La révision en cours de la loi sur les produits thérapeutiques provoque des étincelles entre médecins et pharmaciens. Le projet remanié par la Commission de la santé du National propose en effet que les pharmaciens puissent délivrer des médicaments soumis à ordonnance, ce qui n'est pas du goût des médecins.

Une semaine avant le débat agendé au Conseil national, la Fédération des médecins suisses (FMH) a donné de la voix. "La proposition de la Commission est mal pensée. Elle est de plus très, très dangereuse pour les patients", a ainsi affirmé mardi devant les médias Sven Bradke, directeur de l'Association suisse des médecins avec pharmacie privée (APA).

La FMH s'inquiète avant tout du fait que la révision de la loi permette une remise plus large de médicaments par les pharmaciens.
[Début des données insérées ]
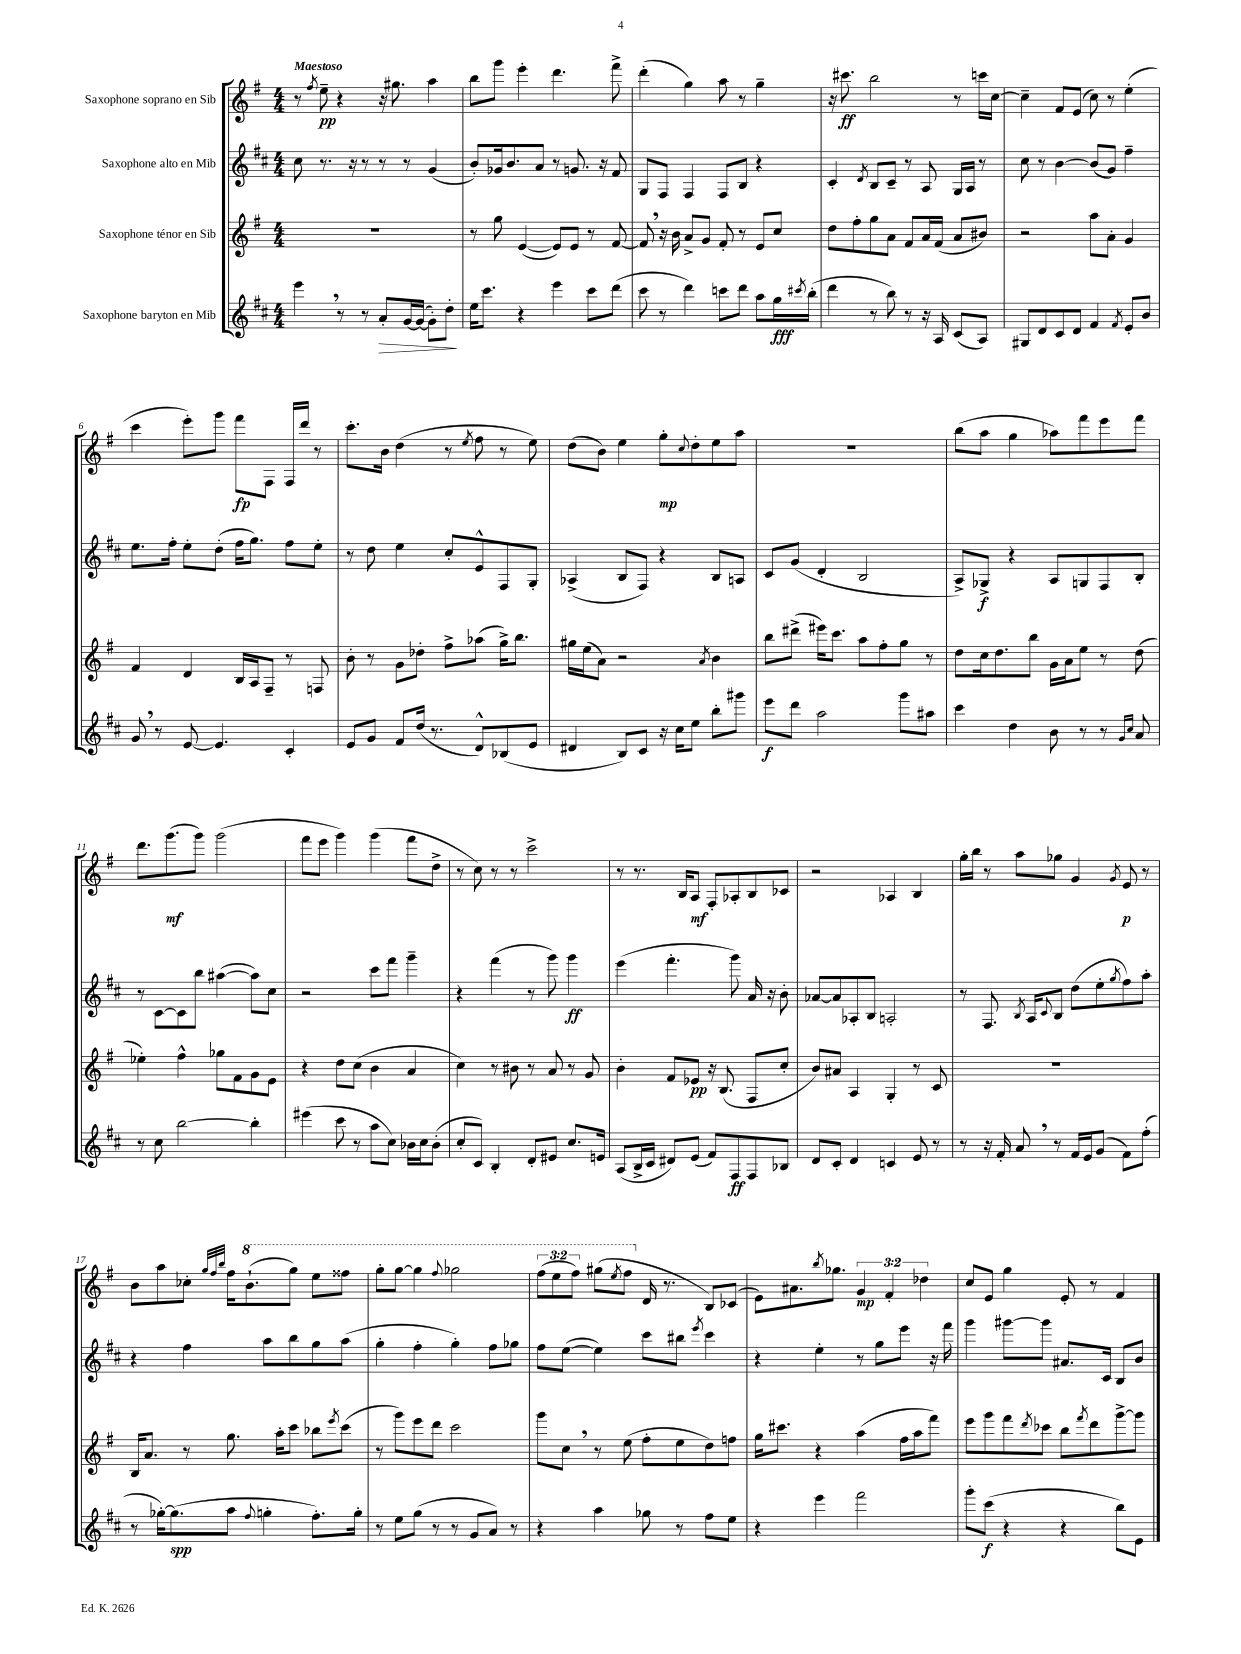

**kern	**kern	**kern	**kern
*staff4	*staff3	*staff2	*staff1
*clefG2	*clefG2	*clefG2	*clefG2
*k[f#c#]	*k[f#]	*k[f#c#]	*k[f#]
*M4/4	*M4/4	*M4/4	*M4/4
4eee\	1r	8cc#\	8r
.	.	.	8qff#/
.	.	8.r	8ee~\
8r	.	.	4r
.	.	16r	.
8r	.	8r	.
8a'/L	.	8r	16r
.	.	.	8.gg#\
[16g/L	.	8r	.
(16g/_JJ	.	.	.
8g'\]L)	.	(4g/	4aa\
8dd'\J	.	.	.
=	=	=	=
16ee\LK	8r	8b'/L)	8bb\L
8.ccc#\J	.	.	.
.	8gg\	16g-/k	8ggg\J
.	.	8.b/	.
4r	([4e/	.	4eee'\
.	.	8a/J	.
4eee\	8e/]L)	8r	4.ddd\
.	8e/J	8.g/	.
8ccc#\L	8r	.	.
.	.	16r	.
(8ddd\J	[8f#/	8f#/	8fff#^\
=	=	=	=
8ccc#\	8f#/]	8G/L	(4ddd'\
8r	16r	8F#/J	.
.	16b\	.	.
4ddd\)	8a^/L	4F#/	4gg\)
.	8g/J	.	.
8ccc\L	8f#'/	8F#/L	8aa\
8ddd\J	8r	8B/J	8r
8aa\L	8e/L	4r	4gg~\
16gg\L	8cc/J	.	.
8qccc#/	.	.	.
(16bb'\JJ	.	.	.
=	=	=	=
4ddd\	8dd\L	4c#'/	16r
.	.	.	8.ccc#\
.	8ff#'\	.	.
.	.	8qd/	.
8r	8gg\	8B/L	2bb\
8bb\)	8a\J	8c#~/J	.
8r	8f#/L	8r	.
16r	16a/L	8A/	.
16A/	(16f#/JJ	.	.
(8c#/L	8a/L	16G/LL	8r
.	.	16A/JJ	.
8A/J)	8b#/J)	8r	16ccc\LL
.	.	.	[16cc\JJ
=	=	=	=
8G#/L	2r	8cc#\	4cc~\]
8d/	.	8r	.
8c#/	.	[4b\	8f#/L
8d/J	.	.	(8e/J
4f#/	8aa\L	(8b/]L	8cc\)
.	8a'\J	8g/J)	8r
8qf#/	.	.	.
8e'/L	4g/	4ff#~\	(4ee'\
8b/J	.	.	.
=	=	=	=
8g/	4f#/	8.ee\L	4ccc\
8r	.	.	.
.	.	16ff#'\Jk	.
[8e/	4d/	8ee'\L	8eee'\L)
4.e/]	.	(8dd'\J	8ggg\J
.	16B/LL	16ff#\LK	8fff#\L
.	16A/J	8.gg\J)	.
.	8F#~/J	.	8F#\J
4c#'/	8r	8ff#\L	16F#/LL
.	.	.	16ddd/JJ
.	8F/	8ee'\J	8r
=	=	=	=
8e/L	8b'\	8r	8.ccc'\L
8g/J	8r	8dd\	.
.	.	.	16b\Jk
8f#/L	8g\L	4ee\	(4dd\
(16dd/Jk	8dd-'\J	.	.
8.r	.	.	.
.	8ff#^\L	8cc#'/L	8r
.	.	.	8qee/
8d^^/L)	(8aa-\J	8e^^/	8ff#\
(8B-/	16gg^\LK)	8F#/	8r
.	8.bb\J	.	.
8e/J	.	8G'/J	8ee\)
=	=	=	=
4d#/	16gg#\LL	(4A-^/	(8dd\L
.	(16ee\J	.	.
.	8a\J)	.	8b\J)
8B/L)	2r	8B/L	4ee\
8c#/J	.	8F#/J)	.
16r	.	4r	8gg'\L
16cc#\LK	.	.	.
.	.	.	8qqcc/
8ee\J	.	.	8dd'\
.	8qa/	.	.
8bb'\L	4b\	8B/L	8ee\
8ggg#\J	.	8A/J	8aa\J
=	=	=	=
8eee\L	8bb\L	8c#/L	1r
8ddd\J	(8ddd#^\J	(8g/J	.
2aa\	16eee#\LK)	4d'/	.
.	8.ccc\J	.	.
.	8aa\L	2B/	.
.	8ff#'\	.	.
8ggg\L	8gg\J	.	.
8aa#\J	8r	.	.
=	=	=	=
4ccc#\	8dd\L	8A^/L)	(8bb\L
.	16cc\k	8G-^/J	8aa\J
.	8.dd\	.	.
4dd\	.	4r	4gg\
.	8bb\J	.	.
8b\	16g\LL	8A/L	8aa-\L)
.	16a\J	.	.
8r	8ee\J	8G/	8fff#\
8r	8r	8F#/	8eee\
16qqg/LL	.	.	.
16qqcc#/JJ	.	.	.
8a/	(8dd\	8B'/J	8fff#\J
=	=	=	=
8r	4ee-'\)	8r	8.ddd\L
8cc#\	.	[8c#\L	.
.	.	.	(8.ggg\
[2bb\	4ff#^^\	8c#\]	.
.	.	8bb\J	8ggg\J)
.	8gg-\L	([4aa#\	(2ggg\
.	8f#\	.	.
4bb'\]	8g\	8aa#\]L)	.
.	8e\J	8cc#\J	.
=	=	=	=
(4eee#\	4r	2r	8fff#\L
.	.	.	8eee\J
8ccc#\	8dd\L	.	4ggg\)
8r	(8cc\J	.	.
8aa\L	4b\	8ccc#\L	(4ggg\
8cc#\J)	.	8fff#\J	.
16b-\LL	4a/	4ggg~\	8fff#\L
16cc#\J	.	.	.
(8b-'\J	.	.	8dd^\J
=	=	=	=
8cc#'/L	4cc\)	4r	8r
8c#/J)	.	.	8cc\)
4B'/	8r	(4fff#\	8r
.	8b#\	.	8r
8d'/L	8r	8r	2ccc^\
8e#/J	8a/	8ggg\)	.
8.cc#/L	8r	4ggg\	.
.	8g/	.	.
16e/Jk	.	.	.
=	=	=	=
(8A/L	4b'\	(4eee\	8r
16B^/L	.	.	8.r
16c#/JJ	.	.	.
8d#/L)	8f#/L	4.fff#'\	.
.	.	.	16B/LK
(8e/J	8e-/J	.	8A/J
8f#/L)	16r	.	8F#'/L
.	(8.B/	.	.
8F#/	.	8ggg\)	8A-'/
8F#/	8F#/L	16a/	8B/
.	.	16r	.
8B-/J	8cc'/J	8b'\	8c-/J
=	=	=	=
8d/L	8b/L)	[8a-/L	2r
8c#'/J	8a#/J	8a-/]	.
4d/	4A/	8A-'/	.
.	.	8B/J	.
4c/	4G'/	2A'/	4A-/
8e/	8r	.	4B/
8r	8c/	.	.
=	=	=	=
8r	1r	8r	16gg'\LL
.	.	.	16bb\JJ
16r	.	8.F#/	8r
16f#'/	.	.	.
8a/	.	.	8aa\L
.	.	8qB/	.
.	.	16A/LK	.
.	.	8qqc#/	.
8r	.	8B/J	8gg-\J
16f#/LL	.	(8dd\L	4g/
16e/J	.	.	.
(8g/J	.	8ee'\	.
.	.	8qgg/	8qg/
8f#\L)	.	8ff#\)	8e/
(8ff#'\J	.	8aa'\J	8r
=	=	=	=
8r	16B/LK	4r	8b\L
.	8.a/J	.	.
[16gg-'\LK)	.	.	8aa\
(8.gg-\]	.	.	.
.	8r	4ff#\	8cc-'\J
.	.	.	32qqgg/LLL
.	.	.	32qqff#/
.	.	.	32qqbb/JJJ
8aa\J	8.gg\	.	16ff#\LK
.	.	.	(8.bb`\
8qqff#/	.	.	.
4gg'\	.	8aa\L	.
.	16aa'\LK	.	.
.	8ccc\J	8bb\	8ggg\J)
8.ff#'\L)	8bb-\L	8gg\	8eee\L
.	8qeee/	.	.
.	(8ccc\J	(8aa\J	8fff##\J
16gg'\Jk	.	.	.
=	=	=	=
8r	8r	4gg'\	8ggg'\L
8ee\L	8ggg\L)	.	[8ggg\J
(8gg\J	8eee\	4ff#'\	4ggg\]
8r	8ddd\J	.	.
.	.	.	8qqfff#/
8r	2ccc\	4gg'\)	2ggg-\
8g/L	.	.	.
8a/J)	.	8ff#\L	.
8r	.	8gg-\J	.
=	=	=	=
4r	8ggg\L	8ff#\L	(12fff#\L
.	.	.	12eee\
.	8cc\J	([8ee\J	.
.	.	.	12fff#\J)
4aa\	8r	4ee\])	(8ggg#\L
.	.	.	8qeee/
.	(8ee\	.	8fff#\J
8gg-\	8ff#'\L	8ccc#\L	16d/
.	.	.	8.r
8r	8ee\	8bb#\J	.
.	.	8qeee/	.
8ff#\L	8dd\)	4ccc#\	8B/L)
8ee\J	8ff\J	.	(8c-/J
=	=	=	=
4r	16gg\LK	4r	8e\L)
.	8.ccc#\J	.	.
.	.	.	8.a#\
4eee\	4r	4ee'\	.
.	.	.	8qbb/
.	.	.	8.gg-\J
2fff#\	(4aa\	8r	6g/
.	.	8gg\L	.
.	.	.	6f#'/
.	16ff#\LL	8eee\J	.
.	16aa\J	.	.
.	.	.	6dd-\
.	8fff#\J)	16r	.
.	.	16fff#\	.
=	=	=	=
8ggg'\L	8eee\L	4ggg\	8cc/L
(8ccc#\J	8ggg\	.	8e/J
4r	8fff#\	[8ggg#\L	4gg\
.	8qddd/	.	.
.	8ccc-\J	8ggg#\]J	.
4r	8bb\L	8.a#/L	8e'/
.	8qfff#/	.	.
.	8ddd\	.	8r
.	.	16c#/Jk	.
8bb\L)	[8ggg^\	8B/L	4f#/
8e\J	8ggg\]J	8b/J	.
==	==	==	==
*-	*-	*-	*-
Selon le projet en cours, ces derniers pourront ainsi à l'avenir vendre sans autre des médicaments jusqu'à présent soumis à ordonnance.

Actuellement, les médicaments de catégorie A et B (potentiellement dangereux) ne peuvent être obtenus que sur ordonnance d'un médecin. La vente de médicaments soumis à ordonnance en pharmacie est cependant possible en cas d'urgence.

"Le pharmacien, pas un médecin"

Argument principal de la FMH pour s'opposer à ce changement de pratique: "Le pharmacien n'est pas un médecin", selon M. Bradke. Il n'est pas formé dans la pose d'un diagnostic, notamment pour les patients qui souffrent de plusieurs maladies, a-t-il critiqué.

Une affirmation qui fait bondir Pharmasuisse, l'organisation faîtière des pharmaciens. "Nous sommes pourtant bien les spécialistes du domaine des médicaments, de niveau universitaire qui plus est", a réagi mardi auprès de l'ats Marcel Mesnil, secrétaire général de l'organisation.

Il existe déjà aujourd'hui des obligations et limites claires dans la remise des médicaments en pharmacie, a-t-il poursuivi. "Les pharmaciens ne seraient pas capables de vendre des médicaments soumis à ordonnance ? Cette affirmation de la FMH n'est pas sérieuse", selon M. Mesnil.

En ces temps de vieillissement de la population et de pénurie à venir de médecins de famille, il faut trouver des solutions créatives dans le domaine de la santé, a continué le secrétaire général de Pharmasuisse.